-------- Information provided --------

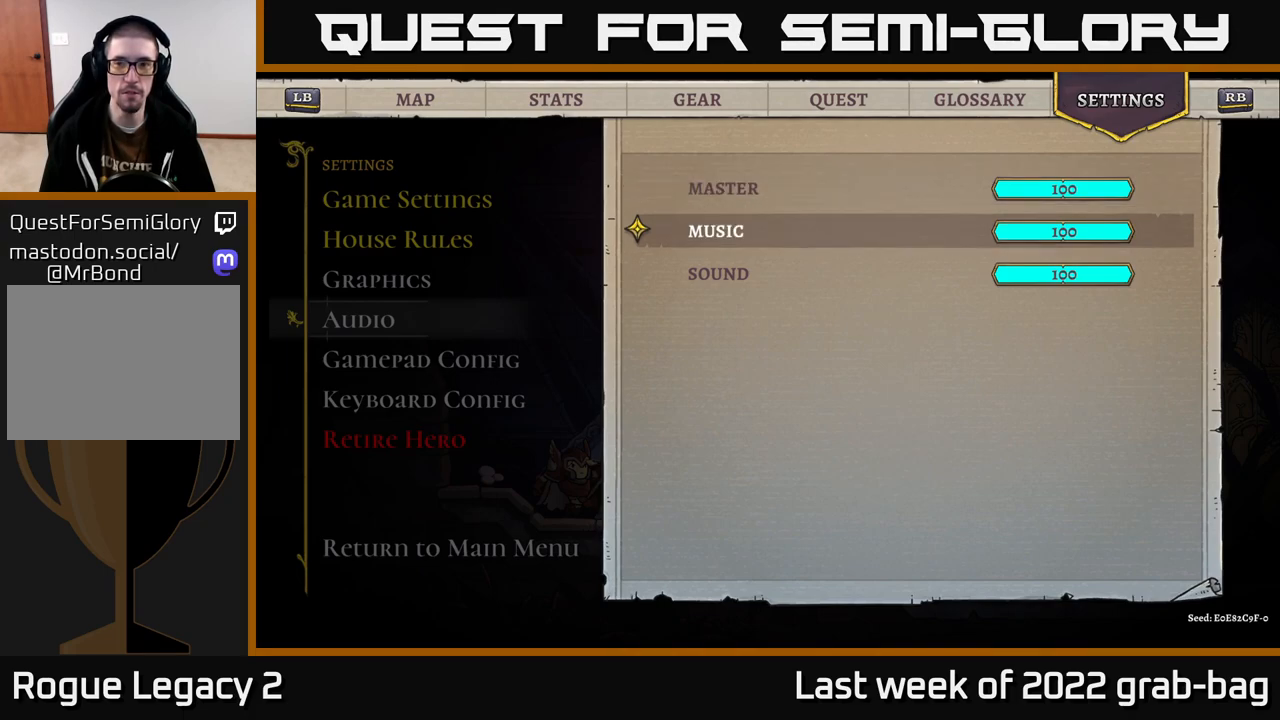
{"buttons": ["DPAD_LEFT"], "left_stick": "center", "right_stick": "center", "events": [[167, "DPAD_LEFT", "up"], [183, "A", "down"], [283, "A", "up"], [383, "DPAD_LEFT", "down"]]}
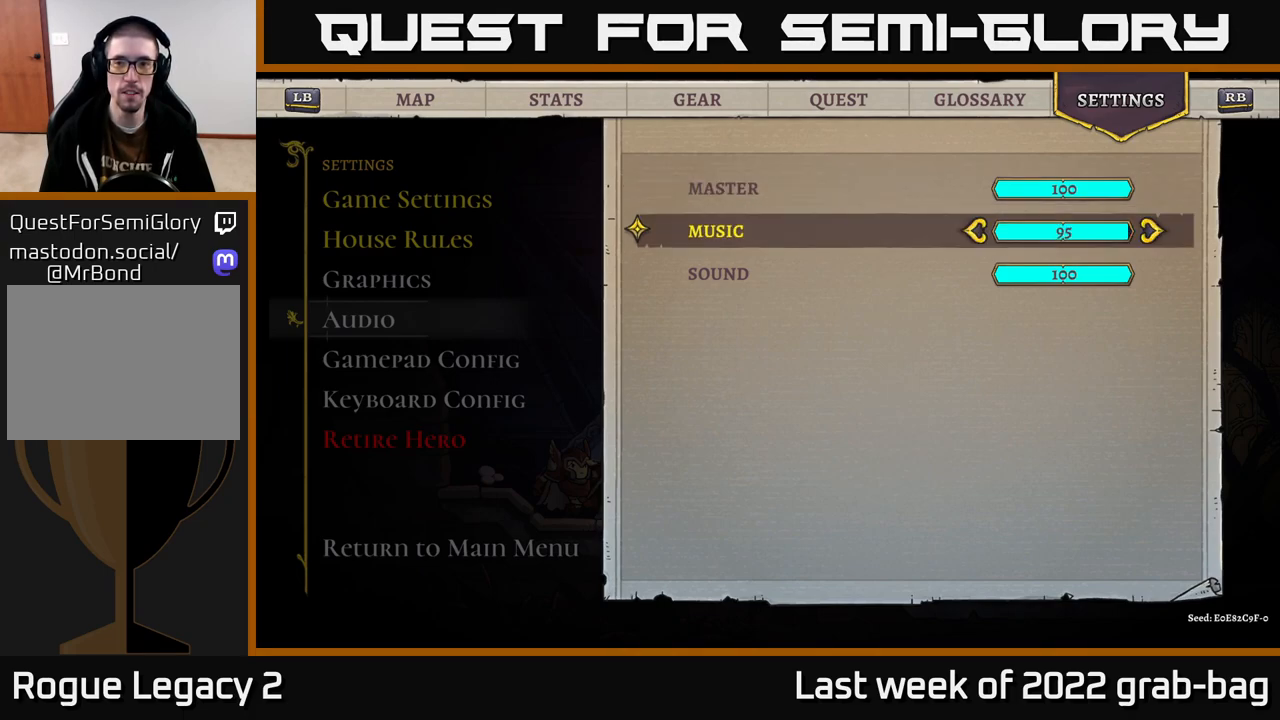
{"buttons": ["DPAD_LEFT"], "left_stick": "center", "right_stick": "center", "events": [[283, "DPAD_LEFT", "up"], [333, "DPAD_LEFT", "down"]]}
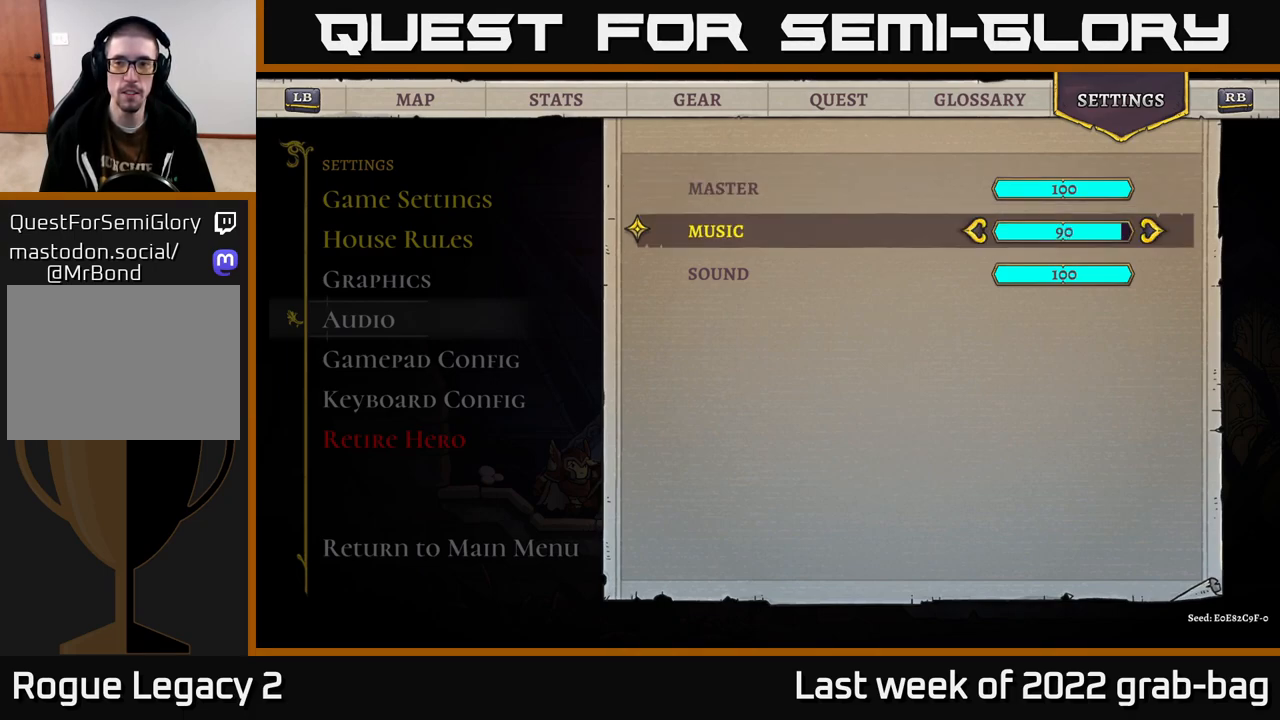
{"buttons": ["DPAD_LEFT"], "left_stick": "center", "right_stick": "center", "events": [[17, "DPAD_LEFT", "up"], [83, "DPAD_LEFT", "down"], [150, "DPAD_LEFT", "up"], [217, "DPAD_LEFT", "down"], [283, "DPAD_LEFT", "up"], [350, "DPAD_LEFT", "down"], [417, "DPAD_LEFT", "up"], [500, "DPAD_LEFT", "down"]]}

--------

> [What is required] Print the whole listing above once more, word for word, without its pictures.

> [Response to this exercise]
{"buttons": ["DPAD_LEFT"], "left_stick": "center", "right_stick": "center", "events": [[167, "DPAD_LEFT", "up"], [183, "A", "down"], [283, "A", "up"], [383, "DPAD_LEFT", "down"]]}
{"buttons": ["DPAD_LEFT"], "left_stick": "center", "right_stick": "center", "events": [[283, "DPAD_LEFT", "up"], [333, "DPAD_LEFT", "down"]]}
{"buttons": ["DPAD_LEFT"], "left_stick": "center", "right_stick": "center", "events": [[17, "DPAD_LEFT", "up"], [83, "DPAD_LEFT", "down"], [150, "DPAD_LEFT", "up"], [217, "DPAD_LEFT", "down"], [283, "DPAD_LEFT", "up"], [350, "DPAD_LEFT", "down"], [417, "DPAD_LEFT", "up"], [500, "DPAD_LEFT", "down"]]}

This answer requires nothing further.